Atezolizumab in platinum-treated locally advanced or metastatic urothelial carcinoma: post-progression outcomes from the phase II IMvigor210 study

Abstract

Background: Conventional criteria for tumor progression may not fully reflect the clinical benefit of immunotherapy or appropriately guide treatment decisions. The phase II IMvigor210 study demonstrated the efficacy and safety of atezolizumab, a programmed death-ligand 1-directed antibody, in patients with platinum-treated locally advanced or metastatic urothelial carcinoma. Patients could continue atezolizumab beyond Response Evaluation Criteria In Solid Tumors (RECIST) v1.1 progression at the investigator's discretion: this analysis assessed post-progression outcomes in these patients.

Patients and methods: Patients were treated with atezolizumab 1200 mg i.v. every 3 weeks until loss of clinical benefit. Efficacy and safety outcomes in patients who experienced RECIST v1.1 progression and did, or did not, continue atezolizumab were analyzed descriptively.

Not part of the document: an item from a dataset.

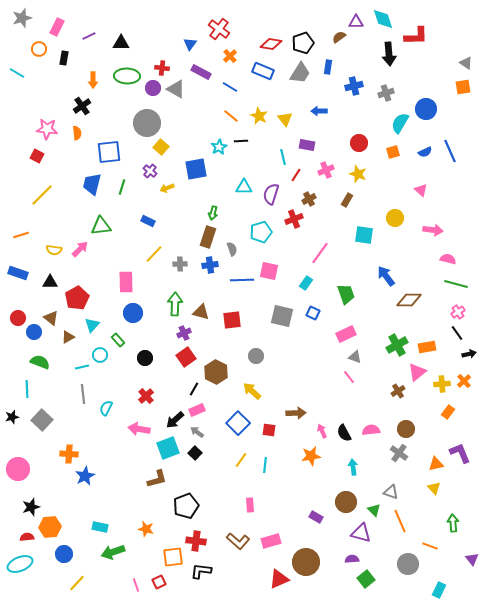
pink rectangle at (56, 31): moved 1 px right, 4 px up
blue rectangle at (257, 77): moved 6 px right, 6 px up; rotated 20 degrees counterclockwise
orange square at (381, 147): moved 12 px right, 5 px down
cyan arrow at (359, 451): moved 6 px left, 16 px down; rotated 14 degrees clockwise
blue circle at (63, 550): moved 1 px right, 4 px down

Results: In total, 220 patients who experienced progression from the overall cohort (n = 310) were analyzed: 137 continued atezolizumab for ≥ 1 dose after progression, 19 received other systemic therapy, and 64 received no further systemic therapy. Compared with those who discontinued, patients continuing atezolizumab beyond progression were more likely to have had a baseline Eastern Cooperative Oncology Group performance status of 0 (43.1% versus 31.3%), less likely to have had baseline liver metastases (27.0% versus 41.0%), and more likely to have had an initial response to atezolizumab (responses in 11.7% versus 1.2%). Five patients (3.6%) continuing atezolizumab after progression had subsequent responses compared with baseline measurements. Median post-progression overall survival was 8.6 months in patients continuing atezolizumab, 6.8 months in those receiving another treatment, and 1.2 months in those receiving no further treatment. Atezolizumab exposure-adjusted adverse event frequencies were generally similar before and following progression.

Conclusion: In this single-arm study, patients who continued atezolizumab beyond RECIST v1.1 progression derived prolonged clinical benefit without additional safety signals. Identification of patients most likely to benefit from atezolizumab beyond progression remains an important challenge in the management of metastatic urothelial carcinoma.

Clinicaltrials.gov id: NCT02108652.

Keywords: PD-L1; atezolizumab; immunotherapy; post-progression outcomes; programmed death-ligand 1; urothelial cancer.

© The Author 2017. Published by Oxford University Press on behalf of the European Society for Medical Oncology. All rights reserved. For permissions, please email: journals.permissions@oup.com.

Figures

Figure 1.

Changes in sum of target lesion longest diameters (SLDs) on study. (A) Changes in SLDs from the start of treatment in patients treated with atezolizumab, after Response Evaluation Criteria In Solid Tumors version 1.1 (RECIST v1.1) progression, who achieved a confirmed objective response before RECIST v1.1 progression [per independent review facility assessment (IRF)] (n = 16) The first occurrence of IRF-assessed PD is indicated by red circles. (B) Best post-progressive disease (PD) change in SLDs (from time of PD) for all patients treated with atezolizumab post-PD and who had a post-PD evaluation (n = 108). Response status refers to best overall post-PD response (per IRF) relative to study baseline. CR, complete response; PR, partial response; SD, stable disease.

Figure 2.

Overall survival (OS) from time of progression. Kaplan–Meier plot of OS by treatment status beyond progression. Inset displays median post-progression OS and 12-month OS rates. Median post-progression survival follow-up durations were 17.3 months (range, 0.2+ to 21.0 months) in patients who received atezolizumab beyond progression 15.0 months (range, 1.0+ to 16.7 months) in patients who received other systemic therapy, and not estimable (range, 0-11.5+ months) in patients who received no systemic therapy beyond progression.